RELATED: Will Google Remain Bastion Of White Male Elitism?

Repeated examples of gender and racial disparity at the technology company and other major workplaces are presented in a new scathing piece by reporter Sheelah Kolhatkar for The New Yorker. One case about a Black female engineer, Erica Joy Baker, sounded the alarm on discrimination. Baker recounted a negative experience at Google in which she was mistaken for an administrative assistant during her tenure there from 2006 to 2015.

Baker offered help for a technical issue, which she was qualified to address, to Google’s C.E.O. Eric Schmidt. However, her offer was rebuffed, she said. Instead, Schmidt wanted help from a male employee named Frank.

“I said, ‘Oh, I can take care of that for you.’ And he said, ‘Oh, you’re not his [Frank’s] assistant?’ ” Baker recalled.

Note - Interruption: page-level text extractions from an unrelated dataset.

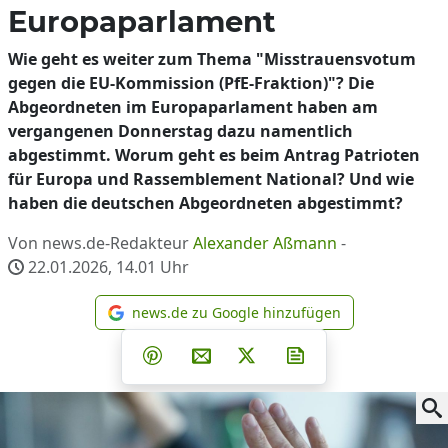
Europaparlament
Wie geht es weiter zum Thema "Misstrauensvotum
gegen die EU-Kommission (PfE-Fraktion)"? Die
Abgeordneten im Europaparlament haben am
vergangenen Donnerstag dazu namentlich
abgestimmt. Worum geht es beim Antrag Patrioten
für Europa und Rassemblement National? Und wie
haben die deutschen Abgeordneten abgestimmt?
Von news.de-Redakteur
Alexander Aßmann
-
22.01.2026, 14.01
Uhr
news.de zu Google hinzufügen
news.de zu Google hinzufüg
Teilen auf Facebook
Teilen auf Whatsapp
Teilen auf Telegram
Teilen auf Pinterest
Per E-Mail teilen
Post auf X
Newsletter abonni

Schmidt asked Baker to leave a message for Frank about the technical issue. He also advised her to hang a door sign that explained her role, even though other offices didn’t have such signs.

Baker was put in that very difficult position of having to explain what she does and her qualifications because of her race and gender. This narrative is one that many Black folks, unfortunately, have in common. In the face of prejudice, employees of color have watched their opportunities for advancement taken from them.

“Throughout my career at Google, there was the standard thing: ‘I know you want to work on this thing, but we’re going to let a white dude work on it. Sorry, we’re going to let a white dude go ahead of you,’ ” Baker explained. “That was really frustrating.”

Mounting public pressure and discrimination complaints prompted Google to release diversity data in 2014, to the disappointment of many people of color, according to The New Yorker. Women accounted for just 17 percent of the company’s employees in technical roles, with Hispanics having made up two percent and Blacks a measly one percent. Percentages had improved only slightly to 20, three and one percent, respectively, in the company’s third diversity report released in June.

Three women also filed a lawsuit against the company over a gender pay gap in September, Slate reported.